Re: 2012 Elections Part I: All Politics is Yokel
I'm too lazy to look. but what the hell could be the possible reasoning behind someone legitimately opposing the HPV vaccine?
Are they also opposed to MMR vaccines? DTP? Polio?
There are times I want to just want to bang my head into the wall to bring myself to their level of intelligence to try and understand.
There's a small but insistent anti-vexy movement out there. Their post hoc ergo propter hoc "logic" is that since we've had an increase in the number of kids with autism and the number of kids getting vaccinated (and more and different vaccines available) that must mean the vaccinations have "caused" the autism. Of course, using that logic, perhaps 2% milk is causing the autism. And this "increase" in autism could merely be improvements in our ability to diagnose it. They changed their focus from the vaccines to a preservative that used to be in vaccines callerd thimerosal (sp), but no connection between the preservative and autism has been found, and it's been removed from vaccines in any case. No reputable study has shown a higher incidence of autism in vaccinated kids (which you would expect) nor a lower incidence of autism among kids not vaccinated (which you would also expect).
These folks assert their rights not to have their children immunized while also asserting their right to send those kids to school. This increases the risk to kids who, even though they've been vaccinated, may not have total immunity. In other words, they're asserting their rights to put other kids at risk. And it's not just the HPV vaccine. As a general rule, they're against all vaccinations.

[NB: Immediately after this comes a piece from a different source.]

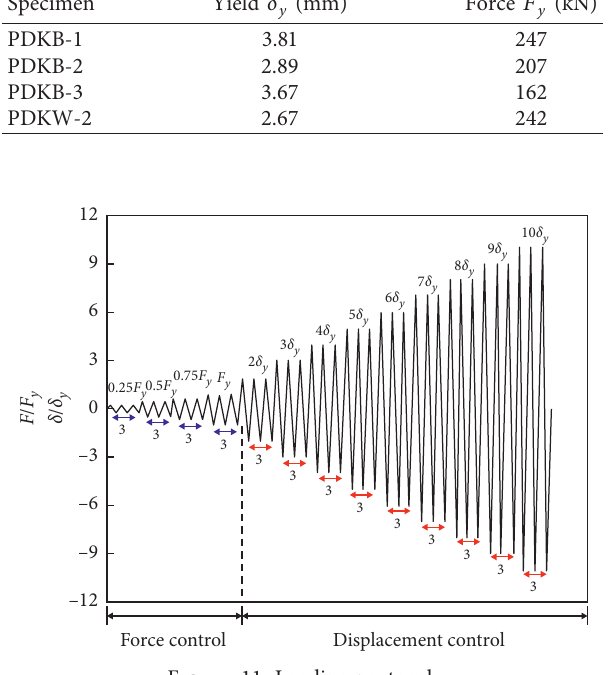
Figure 11: Loading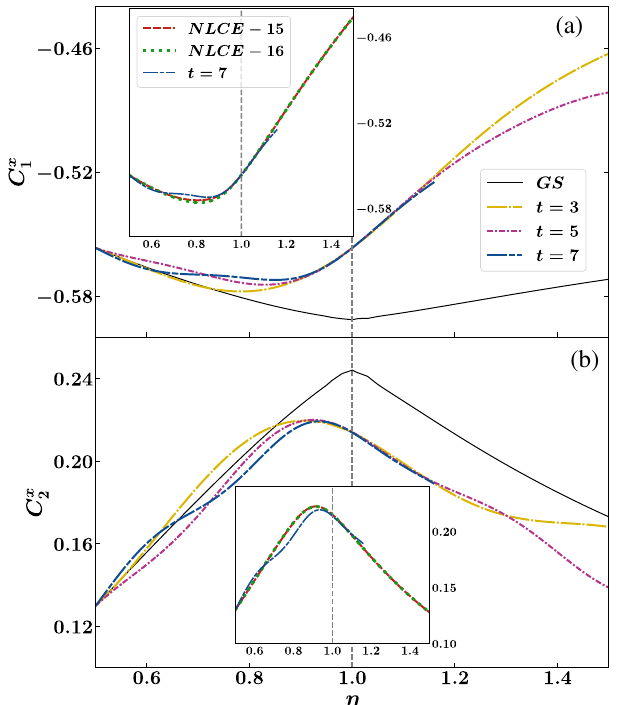
FIG. 13. Behavior of local operators (a) C x 1 and (b) C x 2 about the topological transition at η c ¼ 1 in the bond-alternating Heisen- berg chain. The main figures display results of the short-time dynamics (obtained using iTEBD) following quantum quenches (see the text for details about the quenches) as well as in the ground state (obtained using iTEBD). The insets show the expected long-time thermal equilibrium results after the quenches evaluated using NLCE to 15 orders (NLCE-15) and 16 orders (NLCE-16), as well as the longest-time result reported in the main figure. All the results exhibit extrema close to the critical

They come loaded for bear with annecdotal horror stories of vaccination deaths, disfigurements and illness. And quack research they've discovered on the internet. Yes, there are instances where vaccinations go wrong. But in very small, statistically insignificant numbers. It reminds me of parents who won't let their kids trick or treat because of the "danger" of adulterated candy. Then the next day send the kids to school in busses not equipped with seat belts.
Perry admits he was wrong, both to mandate the vaccinations by executive fiat (he's right) and to make parents "opt out" rather than "opt in." Sort of like the Book of the Month Club, we're sending you this book unless you tell us not to. But there's no doubt these two competing vaccines are safe and effective and can dramatically reduce the cases of vervical cancer out there. Naturally, the "sex before marriage" question is part of the resistance to what Perry did in Texas, but this anti-vexy movement has been out there long before Perry's misstep. This issue is much bigger than what Rick Perry did or did not do and why. The anti-vexy types could put untold thusands of children at risk and not just in Texas and not just from cervical cancer. And Michele Bachmann brought no glory to herself by claiming some child someplace became "retarded" as a result of an injection of Gardisil. That's quackery, pure and simple, and she should withdraw the statement and apologize.
Vaccines have elminated diseases which used to kill thousands, tens of thousands. Plague, small pox, infantile paralysis (parents in this country used to spend their summers in dread that their kids would wake up paralyzed for life--you had to have lived through it to have some sense of the terror) and many others. It's a tragedy when even one child dies because of an immunization. It's an even bigger tragedy when children who could have been saved die because of superstition, junk science and fear. Tens of thousands of Americans die in automobile accidents every year and nobody suggests we should forego cars because of the danger. The "danger" from vaccinations is infinitely less than the danger from cars.